Instructions: Write a program that will help evaluate your model. Implementation hack: your program takes in preds and target. Preds is a tensor of log probabilities. You can use tl.one_hot
to transform the target into the same dimension. You then multiply them and sum.
You also have to create a mask to only get the non-padded probabilities.
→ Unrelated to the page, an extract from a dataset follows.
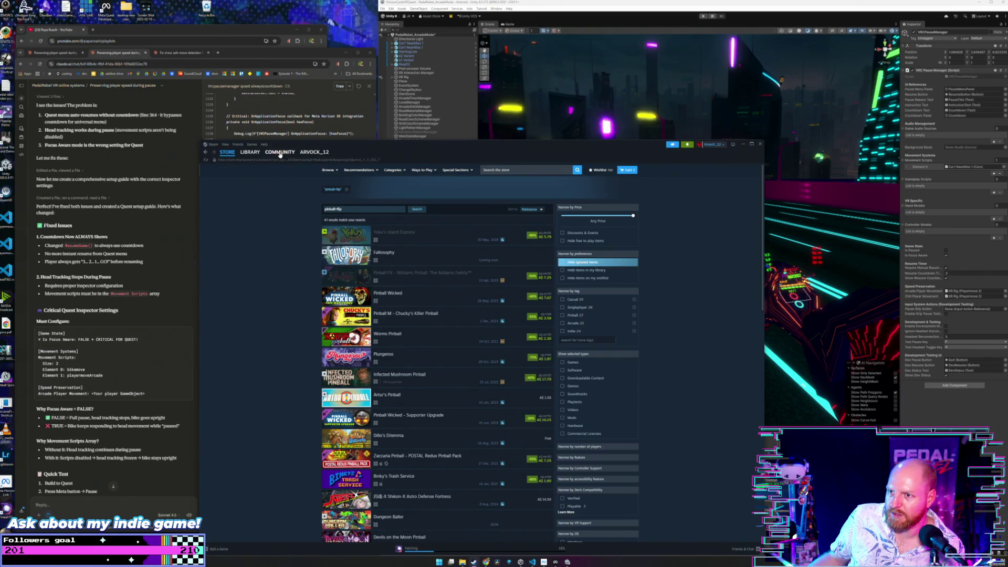
- Open the account's wishlist
{"action": "mouse_move", "coordinate": [246, 160]}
Good luck!
Hints
- To convert the target into the same dimension as the predictions tensor use tl.one.hot with target and preds.shape[-1].
- You will also need the np.equal function in order to unpad the data and properly compute perplexity.
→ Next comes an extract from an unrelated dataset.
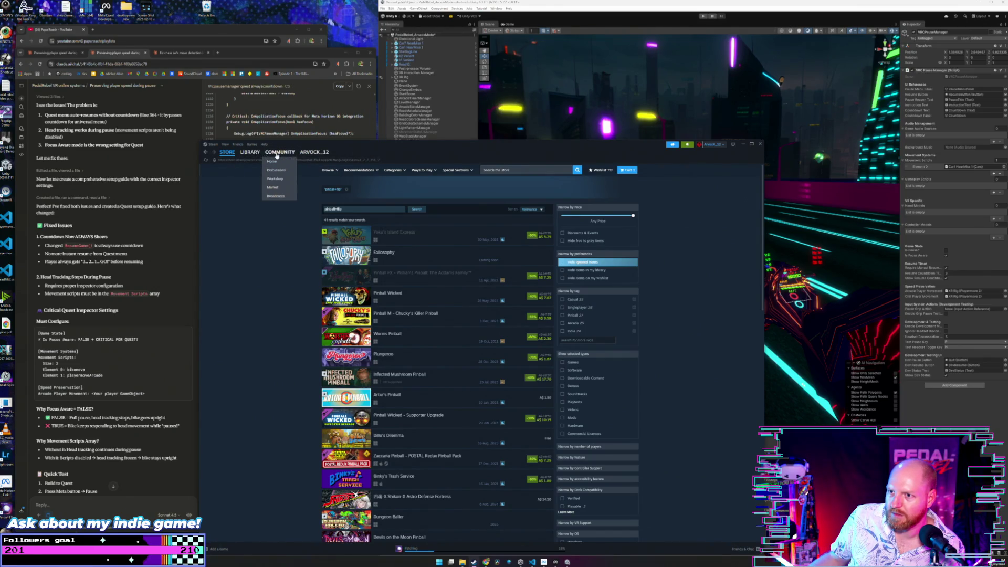
{"action": "mouse_move", "coordinate": [315, 154]}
- Keep in mind while implementing the formula above that \(w_i\) represents a letter from our 256 letter alphabet.
Imports
# python
from collections import namedtuple
from pathlib import Path
import os
# pypi
from dotenv import load_dotenv
from trax import layers
import trax.fastmath.numpy as numpy
import jax
# this project
from neurotic.nlp.deep_rnn import DataLoader, DataGenerator, GRUModel
Set Up
load_dotenv("posts/nlp/.env")
DataSettings = namedtuple(
"DataSettings",
"batch_size max_length output".split())
SETTINGS = DataSettings(batch_size=32,
max_length=64,
output="~/models/gru-shakespeare-model/")
loader = DataLoader()
training_generator = DataGenerator(data=loader.training, data_loader=loader,
batch_size=SETTINGS.batch_size,
max_length=SETTINGS.max_length,
shuffle=False)
Middle
def test_model(preds: jax.interpreters.xla.DeviceArray,
target: jax.interpreters.xla.DeviceArray) -> float:
"""Function to test the model.
Args:
preds: Predictions of a list of batches of tensors corresponding to lines of text.
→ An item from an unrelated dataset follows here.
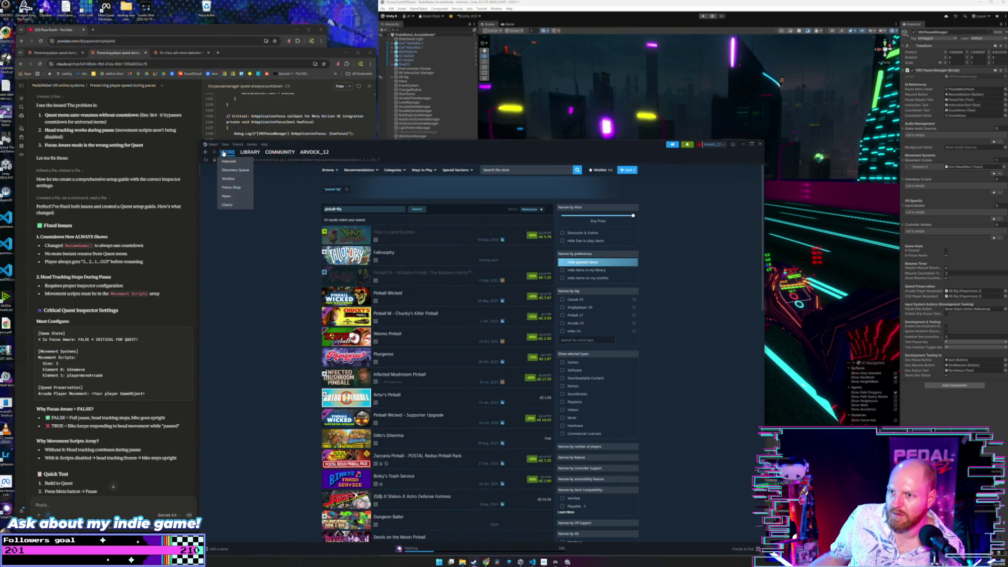
{"action": "left_click", "coordinate": [227, 179]}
target: Actual list of batches of tensors corresponding to lines of text.
Returns:
float: log_perplexity of the model.
"""
total_log_ppx = numpy.sum(layers.one_hot(x=target, n_categories=preds.shape[-1]) * preds, axis= -1) # HINT: tl.one_hot() should replace one of the Nones
non_pad = 1.0 - numpy.equal(target, 0) # You should check if the target equals 0
ppx = total_log_ppx * non_pad # Get rid of the padding
log_ppx = numpy.sum(ppx) / numpy.sum(non_pad)
return -log_ppx
Testing
Pre-Built Model
We're going to start with a pre-built file and see how it does relative to our model.
gru = GRUModel()
model = gru.model
pre_built = Path(os.environ["PRE_BUILT_MODEL"]).expanduser()
model.init_from_file(pre_built)
print(model)
Serial[ Serial[ ShiftRight(1) ] Embedding_256_512 GRU_512 GRU_512 Dense_256 LogSoftmax ]
batch = next(training_generator)
preds = model(batch[0])
log_ppx = test_model(preds, batch[1])
print('The log perplexity and perplexity of your model are respectively', log_ppx, numpy.exp(log_ppx))
The log perplexity and perplexity of your model are respectively 2.0370717 7.6681223
Our Model
gru = GRUModel()
model = gru.model
ours = Path("~/models/gru-shakespeare-model/model.pkl.gz").expanduser()
model.init_from_file(ours)
print(model)
Serial[ Serial[ ShiftRight(1) ] Embedding_256_512 GRU_512 GRU_512 Dense_256 LogSoftmax ]
batch = next(training_generator)
preds = model(batch[0])
log_ppx = test_model(preds, batch[1])
print('The log perplexity and perplexity of your model are respectively', log_ppx, numpy.exp(log_ppx))
The log perplexity and perplexity of your model are respectively 0.93021315 2.5350494
On the one hand I over-trained my model, on the other hand… why such a big difference?